EXERCISE AIM: The reply should contain only the lines from the start of the records through the line with "- 99.9% 가용성", reproduced verbatim and without pictures.

DATA FOR THIS EXERCISE:
================================

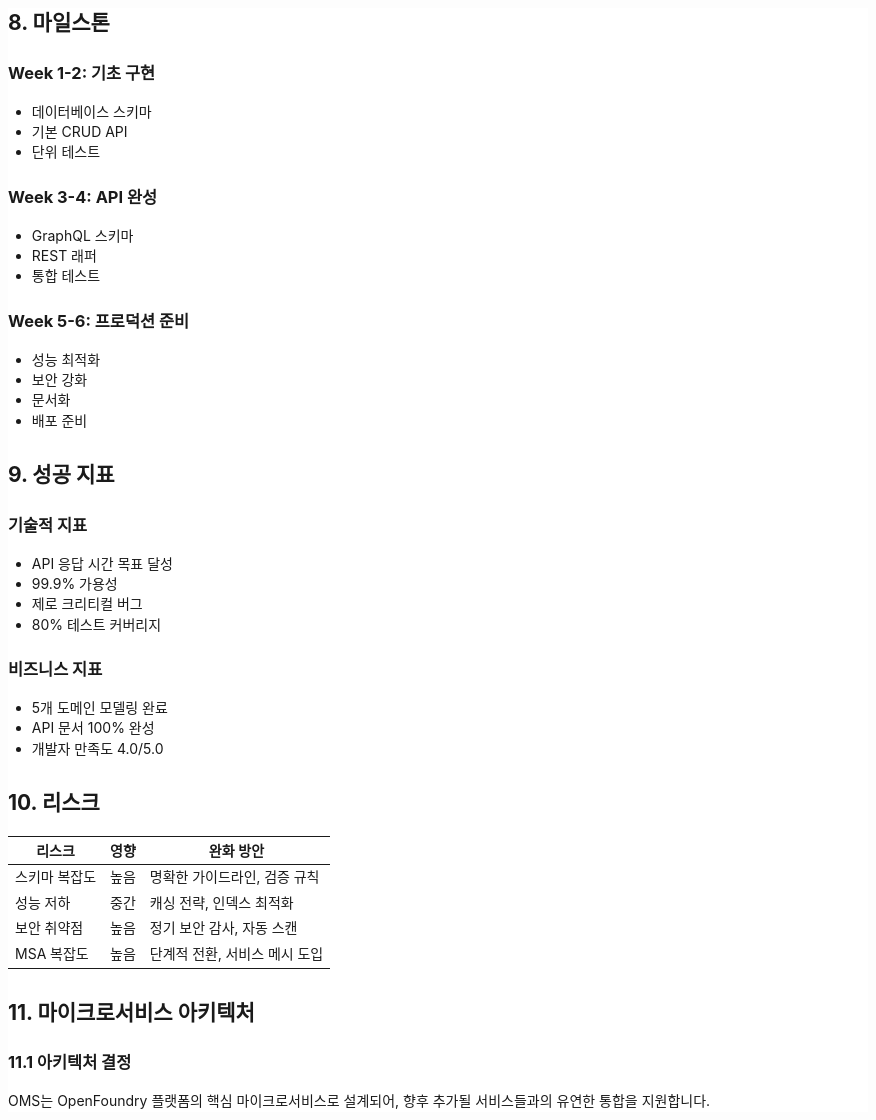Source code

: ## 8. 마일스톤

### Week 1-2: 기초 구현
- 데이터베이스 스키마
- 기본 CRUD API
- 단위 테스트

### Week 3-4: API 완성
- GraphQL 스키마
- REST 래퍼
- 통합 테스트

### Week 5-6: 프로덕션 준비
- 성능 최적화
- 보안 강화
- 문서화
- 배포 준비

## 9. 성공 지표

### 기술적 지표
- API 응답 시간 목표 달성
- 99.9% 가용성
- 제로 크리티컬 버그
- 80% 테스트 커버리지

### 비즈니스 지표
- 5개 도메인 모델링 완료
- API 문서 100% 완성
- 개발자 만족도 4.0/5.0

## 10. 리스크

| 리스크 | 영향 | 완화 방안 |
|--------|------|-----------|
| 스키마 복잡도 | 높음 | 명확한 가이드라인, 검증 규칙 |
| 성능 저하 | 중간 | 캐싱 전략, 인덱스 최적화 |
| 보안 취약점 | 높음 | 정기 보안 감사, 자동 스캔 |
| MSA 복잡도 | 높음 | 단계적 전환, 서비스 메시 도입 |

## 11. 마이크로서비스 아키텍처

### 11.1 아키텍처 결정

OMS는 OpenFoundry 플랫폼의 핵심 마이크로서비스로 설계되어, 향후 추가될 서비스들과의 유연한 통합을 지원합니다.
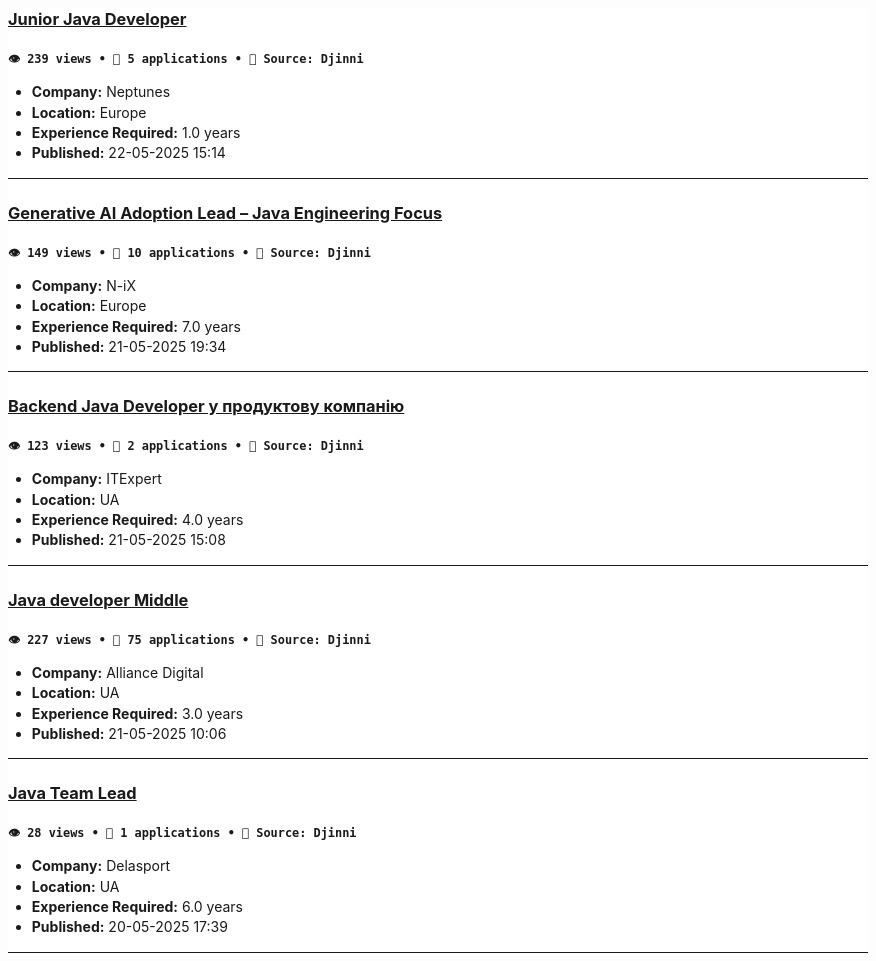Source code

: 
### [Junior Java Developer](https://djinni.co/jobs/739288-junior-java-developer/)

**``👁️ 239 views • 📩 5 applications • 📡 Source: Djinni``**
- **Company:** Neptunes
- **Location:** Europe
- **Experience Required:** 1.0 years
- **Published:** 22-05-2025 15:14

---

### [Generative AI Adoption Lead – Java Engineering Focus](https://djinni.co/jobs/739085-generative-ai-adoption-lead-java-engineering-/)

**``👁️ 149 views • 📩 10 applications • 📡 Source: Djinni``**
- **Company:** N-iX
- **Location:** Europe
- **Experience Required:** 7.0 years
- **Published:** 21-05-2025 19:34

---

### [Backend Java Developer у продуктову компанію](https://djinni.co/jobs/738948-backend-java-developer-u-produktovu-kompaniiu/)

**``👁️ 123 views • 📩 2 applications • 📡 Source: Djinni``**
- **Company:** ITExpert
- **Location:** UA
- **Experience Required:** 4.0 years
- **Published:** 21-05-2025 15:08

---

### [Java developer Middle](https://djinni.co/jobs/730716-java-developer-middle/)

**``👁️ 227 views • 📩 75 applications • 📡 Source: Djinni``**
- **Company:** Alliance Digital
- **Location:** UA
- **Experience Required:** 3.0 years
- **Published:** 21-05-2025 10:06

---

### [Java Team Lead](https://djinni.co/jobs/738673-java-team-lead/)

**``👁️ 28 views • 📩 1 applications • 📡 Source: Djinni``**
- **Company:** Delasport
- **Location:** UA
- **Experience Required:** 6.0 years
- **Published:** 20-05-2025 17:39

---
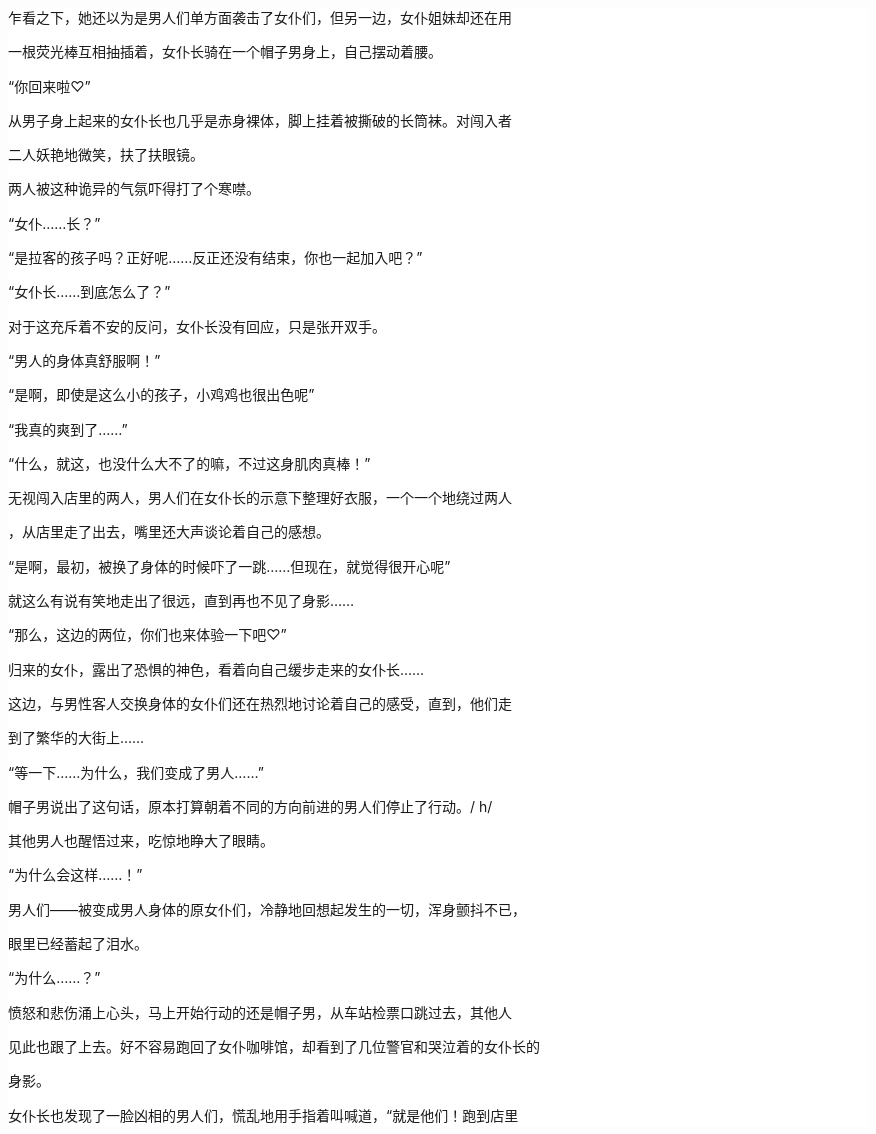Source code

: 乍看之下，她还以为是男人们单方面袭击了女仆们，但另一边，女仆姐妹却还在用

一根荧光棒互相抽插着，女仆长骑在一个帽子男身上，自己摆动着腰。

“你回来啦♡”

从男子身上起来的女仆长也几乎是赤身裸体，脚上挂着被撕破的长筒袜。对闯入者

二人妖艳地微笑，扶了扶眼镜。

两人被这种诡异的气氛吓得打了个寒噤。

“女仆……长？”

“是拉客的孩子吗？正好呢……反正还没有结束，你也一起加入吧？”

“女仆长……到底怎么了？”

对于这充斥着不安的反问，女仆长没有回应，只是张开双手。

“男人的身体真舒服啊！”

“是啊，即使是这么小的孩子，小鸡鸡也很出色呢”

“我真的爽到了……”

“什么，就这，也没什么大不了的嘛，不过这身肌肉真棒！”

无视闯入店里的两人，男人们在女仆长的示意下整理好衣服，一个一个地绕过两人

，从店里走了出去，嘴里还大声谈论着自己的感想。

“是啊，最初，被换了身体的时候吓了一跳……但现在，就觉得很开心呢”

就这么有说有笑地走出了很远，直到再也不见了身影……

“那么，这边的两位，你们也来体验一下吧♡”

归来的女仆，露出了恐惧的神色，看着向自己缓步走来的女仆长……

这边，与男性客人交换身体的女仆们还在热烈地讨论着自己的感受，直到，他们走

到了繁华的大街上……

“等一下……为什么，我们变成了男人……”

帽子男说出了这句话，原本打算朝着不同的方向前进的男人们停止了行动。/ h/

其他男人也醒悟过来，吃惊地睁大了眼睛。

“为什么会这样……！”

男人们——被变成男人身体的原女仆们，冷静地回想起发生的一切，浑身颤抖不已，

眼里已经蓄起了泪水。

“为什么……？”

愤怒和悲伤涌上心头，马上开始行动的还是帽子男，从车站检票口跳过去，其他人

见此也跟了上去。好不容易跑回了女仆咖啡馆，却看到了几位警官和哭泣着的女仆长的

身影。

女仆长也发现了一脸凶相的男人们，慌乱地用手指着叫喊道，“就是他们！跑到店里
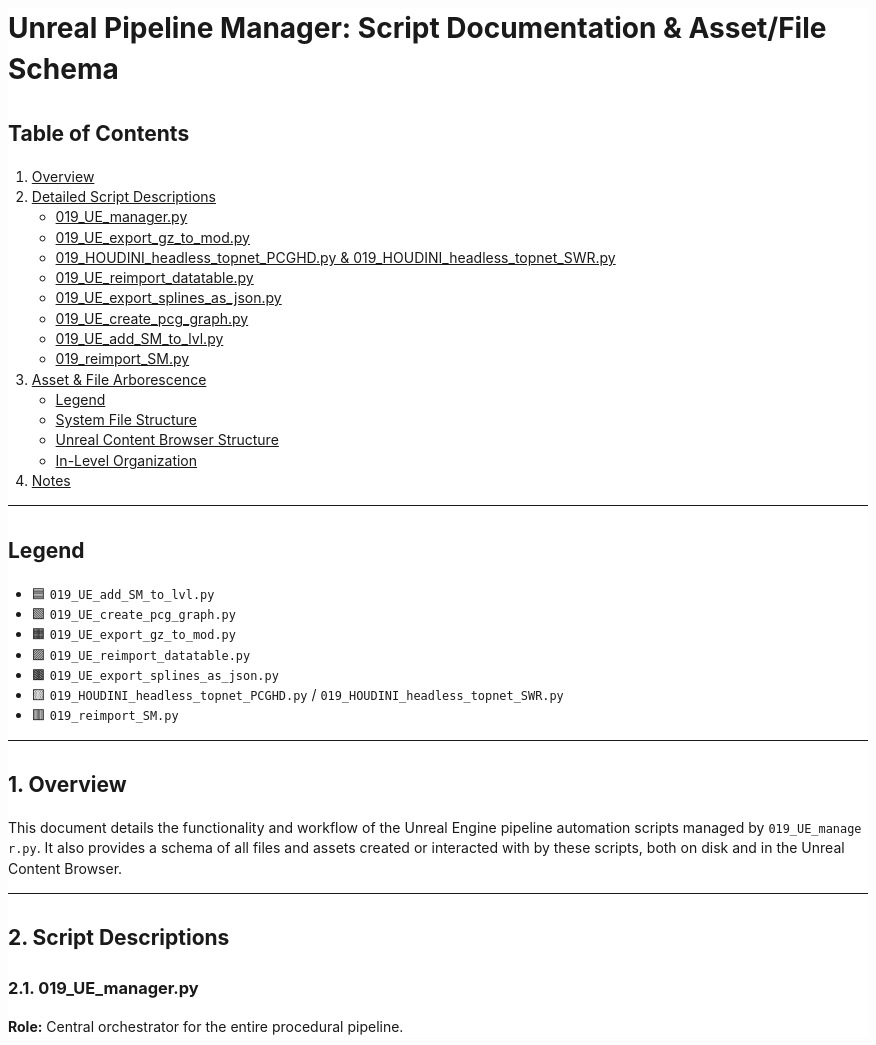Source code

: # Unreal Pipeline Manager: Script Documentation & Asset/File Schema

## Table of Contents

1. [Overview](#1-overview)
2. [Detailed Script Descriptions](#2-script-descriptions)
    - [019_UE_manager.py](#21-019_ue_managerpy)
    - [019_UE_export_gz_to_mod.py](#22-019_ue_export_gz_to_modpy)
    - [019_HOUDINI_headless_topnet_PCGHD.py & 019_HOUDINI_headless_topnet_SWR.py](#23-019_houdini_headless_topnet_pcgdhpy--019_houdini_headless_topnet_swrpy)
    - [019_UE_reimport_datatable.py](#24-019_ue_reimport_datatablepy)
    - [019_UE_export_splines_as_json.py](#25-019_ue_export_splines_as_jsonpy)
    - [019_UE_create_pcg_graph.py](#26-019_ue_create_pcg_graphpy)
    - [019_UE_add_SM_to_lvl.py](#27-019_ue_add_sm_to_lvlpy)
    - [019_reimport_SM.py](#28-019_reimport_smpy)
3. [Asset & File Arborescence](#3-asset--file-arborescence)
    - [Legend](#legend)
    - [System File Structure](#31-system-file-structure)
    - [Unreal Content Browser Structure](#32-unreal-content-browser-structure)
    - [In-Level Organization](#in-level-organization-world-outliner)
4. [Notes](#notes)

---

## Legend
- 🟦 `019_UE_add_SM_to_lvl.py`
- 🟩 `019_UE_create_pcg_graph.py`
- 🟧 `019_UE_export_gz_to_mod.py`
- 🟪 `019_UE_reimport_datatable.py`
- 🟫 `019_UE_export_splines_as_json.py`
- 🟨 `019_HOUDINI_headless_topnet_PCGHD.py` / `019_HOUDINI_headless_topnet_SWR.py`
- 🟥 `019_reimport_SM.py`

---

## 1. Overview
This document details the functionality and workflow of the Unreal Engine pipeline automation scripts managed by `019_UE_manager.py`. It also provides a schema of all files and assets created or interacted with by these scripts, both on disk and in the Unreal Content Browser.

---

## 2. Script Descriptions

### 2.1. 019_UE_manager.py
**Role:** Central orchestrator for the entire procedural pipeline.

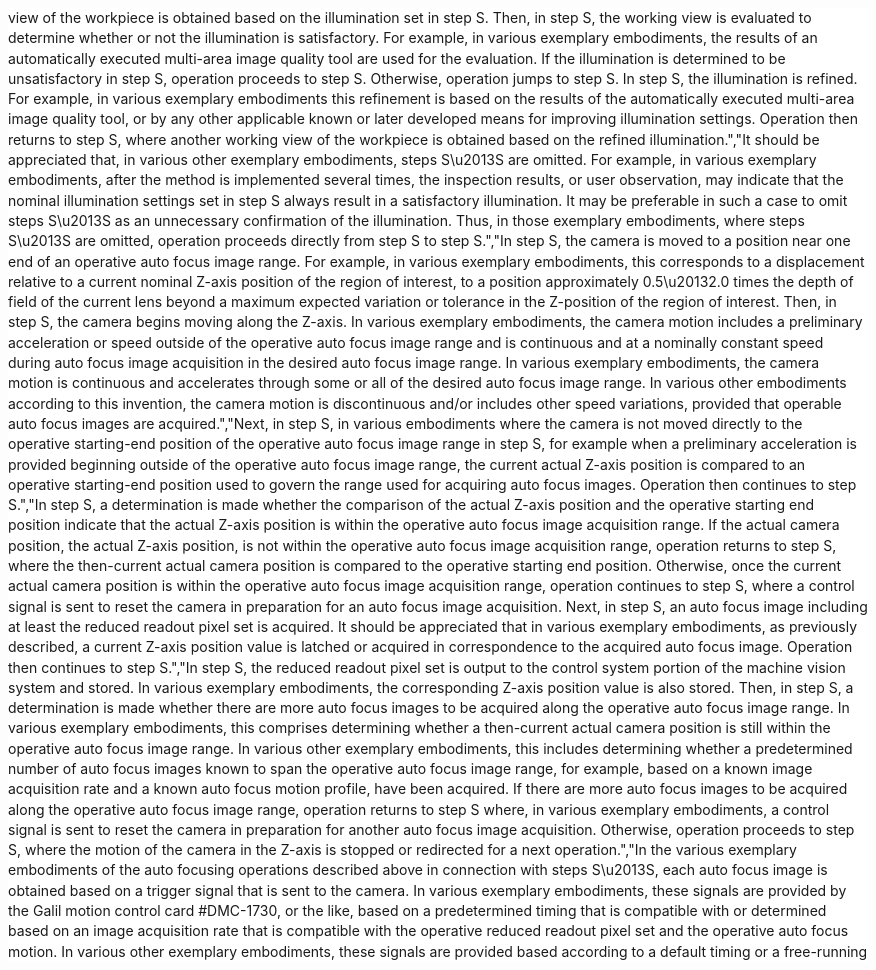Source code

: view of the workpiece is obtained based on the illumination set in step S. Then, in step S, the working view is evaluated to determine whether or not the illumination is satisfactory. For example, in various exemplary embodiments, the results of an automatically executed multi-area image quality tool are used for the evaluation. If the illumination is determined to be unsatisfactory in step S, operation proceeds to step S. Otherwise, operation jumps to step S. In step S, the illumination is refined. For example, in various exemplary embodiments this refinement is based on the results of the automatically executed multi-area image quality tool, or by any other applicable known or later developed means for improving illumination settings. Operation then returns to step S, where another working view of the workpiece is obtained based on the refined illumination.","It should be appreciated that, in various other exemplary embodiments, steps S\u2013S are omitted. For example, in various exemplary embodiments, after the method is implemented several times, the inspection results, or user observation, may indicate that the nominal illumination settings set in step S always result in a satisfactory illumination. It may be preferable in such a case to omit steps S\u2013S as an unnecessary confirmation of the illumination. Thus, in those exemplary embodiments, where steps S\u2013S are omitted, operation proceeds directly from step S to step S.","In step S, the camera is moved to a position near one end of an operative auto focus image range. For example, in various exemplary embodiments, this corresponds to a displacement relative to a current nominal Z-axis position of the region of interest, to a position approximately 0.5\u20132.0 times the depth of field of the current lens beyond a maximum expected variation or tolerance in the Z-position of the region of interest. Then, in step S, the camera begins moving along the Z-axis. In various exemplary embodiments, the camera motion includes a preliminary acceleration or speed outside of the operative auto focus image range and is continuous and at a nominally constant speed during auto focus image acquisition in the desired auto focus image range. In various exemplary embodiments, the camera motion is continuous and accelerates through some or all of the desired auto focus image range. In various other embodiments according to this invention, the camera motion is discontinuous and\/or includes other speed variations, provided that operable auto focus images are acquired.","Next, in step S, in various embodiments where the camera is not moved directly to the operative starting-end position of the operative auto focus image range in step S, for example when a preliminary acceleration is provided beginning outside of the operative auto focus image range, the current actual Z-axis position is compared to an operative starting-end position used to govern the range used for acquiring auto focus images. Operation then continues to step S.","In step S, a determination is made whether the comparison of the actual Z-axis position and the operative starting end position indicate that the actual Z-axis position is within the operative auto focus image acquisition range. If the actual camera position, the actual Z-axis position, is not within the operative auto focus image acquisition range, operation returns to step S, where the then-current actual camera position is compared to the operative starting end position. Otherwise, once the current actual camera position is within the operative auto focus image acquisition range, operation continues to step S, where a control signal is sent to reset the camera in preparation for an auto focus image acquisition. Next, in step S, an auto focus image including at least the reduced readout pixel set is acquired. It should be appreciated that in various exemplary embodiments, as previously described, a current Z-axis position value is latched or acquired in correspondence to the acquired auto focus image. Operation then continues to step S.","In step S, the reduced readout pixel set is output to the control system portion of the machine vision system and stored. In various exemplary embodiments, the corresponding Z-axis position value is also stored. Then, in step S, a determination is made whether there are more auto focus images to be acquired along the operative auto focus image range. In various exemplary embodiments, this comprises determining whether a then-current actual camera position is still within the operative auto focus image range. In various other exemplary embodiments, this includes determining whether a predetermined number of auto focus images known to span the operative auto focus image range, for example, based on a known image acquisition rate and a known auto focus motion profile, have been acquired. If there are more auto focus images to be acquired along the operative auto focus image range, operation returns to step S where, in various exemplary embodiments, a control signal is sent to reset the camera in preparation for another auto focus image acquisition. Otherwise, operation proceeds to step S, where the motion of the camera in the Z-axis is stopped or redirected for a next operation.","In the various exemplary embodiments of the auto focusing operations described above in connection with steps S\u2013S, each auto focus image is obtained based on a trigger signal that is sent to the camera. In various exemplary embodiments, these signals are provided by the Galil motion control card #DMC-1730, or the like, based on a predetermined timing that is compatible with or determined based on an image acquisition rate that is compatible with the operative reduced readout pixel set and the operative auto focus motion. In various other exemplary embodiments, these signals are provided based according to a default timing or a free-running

================================

RESULT OF THIS TASK:
Source code

: ## 8. 마일스톤

### Week 1-2: 기초 구현
- 데이터베이스 스키마
- 기본 CRUD API
- 단위 테스트

### Week 3-4: API 완성
- GraphQL 스키마
- REST 래퍼
- 통합 테스트

### Week 5-6: 프로덕션 준비
- 성능 최적화
- 보안 강화
- 문서화
- 배포 준비

## 9. 성공 지표

### 기술적 지표
- API 응답 시간 목표 달성
- 99.9% 가용성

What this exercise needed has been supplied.